The San Francisco city attorney’s office announced today that it has reached a settlement agreement with gig staffing company WorkWhile, the second worker classification victory this year from the city’s newly-formed Worker Protection Team.
WorkWhile, a San Francisco-based gig company that connects workers with temp work, will pay $1 million to thousands of workers the city claimed were being denied rights and benefits. It will also permanently reclassify all its current and future workers, except delivery workers, as employees rather than independent contractors.
The judgment came on Dec. 10 — about 10 months after San Francisco secured the country’s first injunction to require a gig company, in that case Qwick, to permanently reclassify its workers.
WorkWhile has grown rapidly since its launch in 2020, with half a million workers now operating across 27 states, according to the city attorney’s office. Its workers are matched to businesses to fill empty shifts in warehouses, food service, delivery, event services and general labor.
The workers sent by WorkWhile to different businesses were classified as independent contractors, but often did the same jobs as those business’ employees.
The settlement only applies to workers not engaged in delivery, like hospitality workers and warehouse workers — about 3,500 to 7,500 of its workforce in California. The city attorney’s office is continuing its litigation regarding the company’s delivery workers.
The case, said City Attorney David Chiu, is “part of our ongoing, groundbreaking work to fight misclassification and prevent gig app misclassification models from taking root.” Chiu in 2022 created a Worker Protection Team in his office to litigate instances of employee misclassification and wage theft, including that of WorkWhile and Qwick. The city attorney’s office sued WorkWhile back in June.
WorkWhile did not immediately respond to a request for comment.
The stipulated partial judgment and injunction was approved by the San Francisco Superior Court on Dec. 10. Moving forward, non-delivery workers will enjoy workplace protections and benefits for employees, including overtime pay, paid sick leave, paid family leave and workers’ compensation insurance, according to the city attorney’s office.

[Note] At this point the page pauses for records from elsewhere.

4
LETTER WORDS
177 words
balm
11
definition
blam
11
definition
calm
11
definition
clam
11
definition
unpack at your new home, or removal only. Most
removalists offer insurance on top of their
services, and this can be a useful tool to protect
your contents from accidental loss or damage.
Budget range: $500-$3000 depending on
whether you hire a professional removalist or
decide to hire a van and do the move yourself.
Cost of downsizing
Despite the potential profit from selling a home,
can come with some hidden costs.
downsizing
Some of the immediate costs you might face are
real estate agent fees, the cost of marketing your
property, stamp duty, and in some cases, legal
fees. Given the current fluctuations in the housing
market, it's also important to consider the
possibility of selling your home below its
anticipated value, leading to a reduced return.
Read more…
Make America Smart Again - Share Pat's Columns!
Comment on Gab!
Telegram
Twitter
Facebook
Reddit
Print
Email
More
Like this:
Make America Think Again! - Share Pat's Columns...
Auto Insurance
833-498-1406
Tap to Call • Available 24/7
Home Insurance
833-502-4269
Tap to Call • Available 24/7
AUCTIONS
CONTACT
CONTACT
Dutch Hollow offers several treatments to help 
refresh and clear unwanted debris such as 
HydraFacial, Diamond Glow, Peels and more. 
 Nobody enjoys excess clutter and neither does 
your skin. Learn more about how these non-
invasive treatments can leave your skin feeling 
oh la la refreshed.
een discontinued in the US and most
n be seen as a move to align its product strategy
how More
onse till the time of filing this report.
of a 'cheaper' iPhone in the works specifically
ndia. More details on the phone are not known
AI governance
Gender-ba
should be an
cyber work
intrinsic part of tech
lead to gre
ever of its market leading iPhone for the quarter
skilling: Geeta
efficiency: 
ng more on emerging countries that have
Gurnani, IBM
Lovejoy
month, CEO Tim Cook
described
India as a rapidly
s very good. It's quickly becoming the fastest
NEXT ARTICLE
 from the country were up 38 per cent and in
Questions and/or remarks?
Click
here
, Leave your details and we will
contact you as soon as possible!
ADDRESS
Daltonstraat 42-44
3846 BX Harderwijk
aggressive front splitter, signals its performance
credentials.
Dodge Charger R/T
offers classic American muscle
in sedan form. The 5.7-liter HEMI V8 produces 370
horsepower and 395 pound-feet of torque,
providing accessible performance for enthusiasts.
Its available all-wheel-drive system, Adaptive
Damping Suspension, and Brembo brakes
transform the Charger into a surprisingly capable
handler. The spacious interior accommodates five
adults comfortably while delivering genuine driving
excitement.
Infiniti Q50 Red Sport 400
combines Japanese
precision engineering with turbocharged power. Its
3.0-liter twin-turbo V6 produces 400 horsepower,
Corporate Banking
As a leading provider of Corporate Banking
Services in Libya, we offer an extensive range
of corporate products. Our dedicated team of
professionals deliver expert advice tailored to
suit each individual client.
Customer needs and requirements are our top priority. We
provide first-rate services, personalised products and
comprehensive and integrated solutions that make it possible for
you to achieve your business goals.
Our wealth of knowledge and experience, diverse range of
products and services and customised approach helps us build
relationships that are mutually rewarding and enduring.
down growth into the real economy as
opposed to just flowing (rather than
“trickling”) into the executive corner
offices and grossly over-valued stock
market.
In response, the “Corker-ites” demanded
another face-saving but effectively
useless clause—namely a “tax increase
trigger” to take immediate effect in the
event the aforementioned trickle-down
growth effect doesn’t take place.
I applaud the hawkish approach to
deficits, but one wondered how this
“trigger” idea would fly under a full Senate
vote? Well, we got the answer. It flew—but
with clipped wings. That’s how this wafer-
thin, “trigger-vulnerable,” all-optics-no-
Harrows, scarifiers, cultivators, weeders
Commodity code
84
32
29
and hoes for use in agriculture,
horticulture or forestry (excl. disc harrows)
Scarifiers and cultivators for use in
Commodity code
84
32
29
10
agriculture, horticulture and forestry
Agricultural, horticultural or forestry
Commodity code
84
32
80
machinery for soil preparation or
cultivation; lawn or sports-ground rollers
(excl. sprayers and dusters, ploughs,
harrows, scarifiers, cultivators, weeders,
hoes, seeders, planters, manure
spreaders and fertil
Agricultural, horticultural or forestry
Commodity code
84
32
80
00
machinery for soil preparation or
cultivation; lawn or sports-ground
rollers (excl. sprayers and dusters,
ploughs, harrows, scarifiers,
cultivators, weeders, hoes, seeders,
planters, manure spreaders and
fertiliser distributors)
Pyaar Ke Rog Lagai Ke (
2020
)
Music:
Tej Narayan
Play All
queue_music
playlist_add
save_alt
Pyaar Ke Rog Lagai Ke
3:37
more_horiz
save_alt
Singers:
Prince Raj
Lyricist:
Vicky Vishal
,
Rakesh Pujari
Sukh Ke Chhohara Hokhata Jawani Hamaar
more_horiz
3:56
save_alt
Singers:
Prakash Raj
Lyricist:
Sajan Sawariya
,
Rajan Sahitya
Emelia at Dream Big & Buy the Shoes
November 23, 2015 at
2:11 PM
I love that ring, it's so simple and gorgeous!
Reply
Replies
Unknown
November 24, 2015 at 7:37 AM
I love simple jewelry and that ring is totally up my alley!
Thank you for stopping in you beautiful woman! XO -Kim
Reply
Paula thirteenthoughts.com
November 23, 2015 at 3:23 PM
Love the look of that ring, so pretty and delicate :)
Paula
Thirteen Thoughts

“We will not tolerate companies … attempting to shift costs onto workers,” said Chiu. Instead of providing workers’ compensation insurance, WorkWhile charged its workers a “Trust & Safety Fee” to fund “a substandard insurance-like product,” according to the city attorney’s office.
Misclassifying employees as independent contractors also allows a company an unfair business advantage over firms that offer employees’ benefits like healthcare and workers compensation. The new settlement “will help ensure a level playing field for law-abiding competitors in the staffing industry,” said Chiu, and sends a message “to everyone in this industry and others that you have to play by the rules.”
The $1 million will be split between the 3,500 to 7,500 applicable WorkWhile workers, and Chiu’s office will decide how much each receives after receiving shift data from the firm.
Any money unclaimed by workers in the $1 million restitution will be paid to the city in civil penalties and used to enforce consumer and worker protection laws, according to the judgment. Between Feb. 3, 2025 and Jan. 1, 2027, the city attorney’s office will monitor WorkWhile’s compliance with the agreement.